Atasi Pembajakan, Bekraf Bentuk Satgas Pembajakan

Administrator - Kamis,13 Oktober 2016 - 14:15:22 wib
Atasi Pembajakan, Bekraf Bentuk Satgas Pembajakan
Konfrensi Pers Badan Ekonomi Kreatif Indonesia (Bekraf) saat peluncuran Satuan Tugas (Satgas) Penanganan Pengaduan Pembajakan Produk Ekonomi Kreatif di Hotel Aryaduta Jakarta, Selasa (11/10/2016). kps

RADARRIAUNET.COM - Badan Ekonomi Kreatif Indonesia (Bekraf) meluncurkan Satuan Tugas (Satgas) Penanganan Pengaduan Pembajakan Produk Ekonomi Kreatif. Satgas ini dibentuk sebagai respon semakin masifnya praktik pembajakan produk ekonomi kreatif yang terjadi di Indonesia.

Tugas pokok dan fungsi satgas ini, yakni akan berperan mendampingi pelaku ekonomi kreatif di dalam proses pelaporan karya yang dibajak kepada aparat penegak hukum.

Deputi Fasilitasi Hak Kekayaan Intelektual (HKI) dan Regulasi Bekraf Ari Juliano Gema mengatakan, sektor ekonomi kreatif memiliki potensi besar untuk menjadi salah satu penggerak pertumbuhan ekonomi nasional.

"Potensi yang besar ini kerap diganggu oleh situasi ekonomi kreatif yang tidak kondusif dengan adanya pembajakan, ujar Ari di Hotel Aryaduta, Gambir, Jakarta Pusat, Selasa (11/10/2016).

Menurut Ari, dengan potensi yang besar diperlukan untuk menjaga ekosistemnya, seperti menjaga lingkungan berkembangnya ekonomi kreatif agar potensi potensinya dapat terus berkembang secara maksimal. "Salah satunya dengan memastikan ekosistemnya bebas dari pembajakan," tegas Ari.

Ari menambahkan, selain melakukan pendampingan kepada pelaku ekonomi kreatif yang menjadi korban pembajakan. Satgas juga memiliki peran edukasi publik. "Satgas juga melakukan fungsi edukasi publik dengan harapan kedepannya, masyarakat menjadi paham," kata dia.
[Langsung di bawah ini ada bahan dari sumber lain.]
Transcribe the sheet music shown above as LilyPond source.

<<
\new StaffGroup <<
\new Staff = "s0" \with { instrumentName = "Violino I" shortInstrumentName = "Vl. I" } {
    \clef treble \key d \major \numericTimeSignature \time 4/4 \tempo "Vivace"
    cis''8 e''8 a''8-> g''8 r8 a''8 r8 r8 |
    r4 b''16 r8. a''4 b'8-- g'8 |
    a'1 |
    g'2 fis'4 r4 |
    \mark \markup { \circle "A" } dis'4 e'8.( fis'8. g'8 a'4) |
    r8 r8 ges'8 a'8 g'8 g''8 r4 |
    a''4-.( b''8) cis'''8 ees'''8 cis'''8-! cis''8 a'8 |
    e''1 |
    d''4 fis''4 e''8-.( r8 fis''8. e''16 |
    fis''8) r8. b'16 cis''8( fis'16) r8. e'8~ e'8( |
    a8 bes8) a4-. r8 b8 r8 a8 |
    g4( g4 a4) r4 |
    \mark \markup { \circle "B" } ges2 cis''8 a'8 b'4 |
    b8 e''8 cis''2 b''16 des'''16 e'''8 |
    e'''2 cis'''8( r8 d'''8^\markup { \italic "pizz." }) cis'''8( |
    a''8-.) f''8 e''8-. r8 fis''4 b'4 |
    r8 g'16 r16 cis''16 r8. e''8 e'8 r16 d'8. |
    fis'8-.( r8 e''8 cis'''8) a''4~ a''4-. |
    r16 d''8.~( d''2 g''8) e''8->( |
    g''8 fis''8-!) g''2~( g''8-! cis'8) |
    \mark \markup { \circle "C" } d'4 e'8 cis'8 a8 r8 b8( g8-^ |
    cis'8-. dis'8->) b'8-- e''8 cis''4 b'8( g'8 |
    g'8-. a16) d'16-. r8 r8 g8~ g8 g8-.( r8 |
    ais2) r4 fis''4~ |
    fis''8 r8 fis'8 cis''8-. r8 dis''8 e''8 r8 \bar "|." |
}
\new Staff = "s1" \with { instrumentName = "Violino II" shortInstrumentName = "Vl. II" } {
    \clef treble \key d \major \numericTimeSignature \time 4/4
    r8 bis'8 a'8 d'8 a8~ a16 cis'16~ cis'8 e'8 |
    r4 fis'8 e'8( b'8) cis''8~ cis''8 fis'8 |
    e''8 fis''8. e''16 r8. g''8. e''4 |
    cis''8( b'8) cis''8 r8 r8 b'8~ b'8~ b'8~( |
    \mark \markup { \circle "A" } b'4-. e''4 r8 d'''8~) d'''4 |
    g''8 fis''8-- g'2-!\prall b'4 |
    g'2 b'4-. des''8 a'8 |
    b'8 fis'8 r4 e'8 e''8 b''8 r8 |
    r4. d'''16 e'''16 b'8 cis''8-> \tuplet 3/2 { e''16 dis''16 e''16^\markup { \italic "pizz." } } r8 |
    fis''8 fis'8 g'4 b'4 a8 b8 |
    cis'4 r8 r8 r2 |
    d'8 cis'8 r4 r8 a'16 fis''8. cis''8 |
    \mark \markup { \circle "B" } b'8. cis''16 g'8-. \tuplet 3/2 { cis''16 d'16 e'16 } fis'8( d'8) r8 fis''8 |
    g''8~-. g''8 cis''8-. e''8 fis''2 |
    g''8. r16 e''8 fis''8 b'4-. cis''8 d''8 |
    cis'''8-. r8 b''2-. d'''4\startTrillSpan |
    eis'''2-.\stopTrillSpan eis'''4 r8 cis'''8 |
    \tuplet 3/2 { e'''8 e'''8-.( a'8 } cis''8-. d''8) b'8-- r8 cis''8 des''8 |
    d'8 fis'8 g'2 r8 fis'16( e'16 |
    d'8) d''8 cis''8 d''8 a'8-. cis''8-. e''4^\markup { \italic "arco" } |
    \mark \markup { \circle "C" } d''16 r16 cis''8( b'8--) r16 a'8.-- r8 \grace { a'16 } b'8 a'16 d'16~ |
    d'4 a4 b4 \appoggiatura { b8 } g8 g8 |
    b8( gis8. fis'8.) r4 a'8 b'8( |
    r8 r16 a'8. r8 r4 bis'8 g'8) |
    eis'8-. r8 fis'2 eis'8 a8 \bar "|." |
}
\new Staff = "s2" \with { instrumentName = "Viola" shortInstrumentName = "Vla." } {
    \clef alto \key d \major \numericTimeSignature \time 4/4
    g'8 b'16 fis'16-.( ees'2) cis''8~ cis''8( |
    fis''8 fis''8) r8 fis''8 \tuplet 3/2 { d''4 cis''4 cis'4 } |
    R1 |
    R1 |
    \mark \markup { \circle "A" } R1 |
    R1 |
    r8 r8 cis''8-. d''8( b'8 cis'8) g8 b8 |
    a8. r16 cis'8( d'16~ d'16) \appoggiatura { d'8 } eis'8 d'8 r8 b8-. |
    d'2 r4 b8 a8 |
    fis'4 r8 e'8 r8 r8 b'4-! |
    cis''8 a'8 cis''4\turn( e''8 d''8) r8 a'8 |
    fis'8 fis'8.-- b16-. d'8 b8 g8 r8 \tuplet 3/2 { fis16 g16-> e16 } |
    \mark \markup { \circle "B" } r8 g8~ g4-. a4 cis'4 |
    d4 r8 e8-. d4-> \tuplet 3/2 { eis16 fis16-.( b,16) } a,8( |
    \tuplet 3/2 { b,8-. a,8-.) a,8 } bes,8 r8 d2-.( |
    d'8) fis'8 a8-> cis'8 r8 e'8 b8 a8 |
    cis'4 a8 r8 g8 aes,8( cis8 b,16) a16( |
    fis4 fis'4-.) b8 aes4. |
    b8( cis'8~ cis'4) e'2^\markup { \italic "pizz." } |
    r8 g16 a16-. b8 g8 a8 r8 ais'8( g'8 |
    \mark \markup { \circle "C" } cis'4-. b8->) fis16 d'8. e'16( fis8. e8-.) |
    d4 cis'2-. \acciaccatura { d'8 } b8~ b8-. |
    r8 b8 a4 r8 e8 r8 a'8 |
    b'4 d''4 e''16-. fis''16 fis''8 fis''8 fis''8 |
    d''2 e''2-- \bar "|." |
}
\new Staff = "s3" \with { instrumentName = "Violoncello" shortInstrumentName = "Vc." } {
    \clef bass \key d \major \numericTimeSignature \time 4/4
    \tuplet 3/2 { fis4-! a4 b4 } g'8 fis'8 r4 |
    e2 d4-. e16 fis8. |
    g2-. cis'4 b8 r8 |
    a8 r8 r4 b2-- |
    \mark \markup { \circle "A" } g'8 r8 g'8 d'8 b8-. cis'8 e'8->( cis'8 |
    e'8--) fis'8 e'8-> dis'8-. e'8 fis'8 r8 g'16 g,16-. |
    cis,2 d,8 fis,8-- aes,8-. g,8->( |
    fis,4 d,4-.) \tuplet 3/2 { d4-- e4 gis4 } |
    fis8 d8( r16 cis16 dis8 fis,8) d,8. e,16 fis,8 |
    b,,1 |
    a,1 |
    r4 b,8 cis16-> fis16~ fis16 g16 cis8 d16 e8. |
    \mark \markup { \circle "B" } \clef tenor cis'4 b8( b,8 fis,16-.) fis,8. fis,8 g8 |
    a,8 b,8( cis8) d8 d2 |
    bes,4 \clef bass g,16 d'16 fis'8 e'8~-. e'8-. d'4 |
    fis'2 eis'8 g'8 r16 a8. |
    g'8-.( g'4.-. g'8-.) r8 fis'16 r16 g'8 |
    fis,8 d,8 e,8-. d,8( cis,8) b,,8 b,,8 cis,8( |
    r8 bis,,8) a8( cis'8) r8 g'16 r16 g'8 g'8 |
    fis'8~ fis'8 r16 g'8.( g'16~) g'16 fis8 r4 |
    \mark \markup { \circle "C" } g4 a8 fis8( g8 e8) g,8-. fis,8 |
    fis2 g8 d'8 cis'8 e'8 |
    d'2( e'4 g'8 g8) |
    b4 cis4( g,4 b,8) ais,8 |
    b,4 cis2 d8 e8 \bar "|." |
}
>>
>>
Masyarakat akan berikan pemahaman bahwa perilaku-perilaku tertentu seperti merekam film, meng-copy tanpa izin, dan lain sebagainya merupakan perilaku yang melanggar Undang-undang.

Berdasarkan data Badan Pusat Statistik (BPS) pada 2013, pertumbuhan ekonomi kreatif mencapai 5,76 persen atau lebih tinggi dari pertumbuhan ekonomi nasional sekitar 5,74 persen. Sementara pada 2015 Badan Ekonomi Kreatif memaparkan, pertumbuhan ekonomi kreatif mencapai 7 persen.

Sebelumnya, Kementerian Komunikasi dan Informatika (Kemkominfo) pada November 2015 telah menutup hak akses 22 situs yang melanggar hak cipta atas karya musik dan film.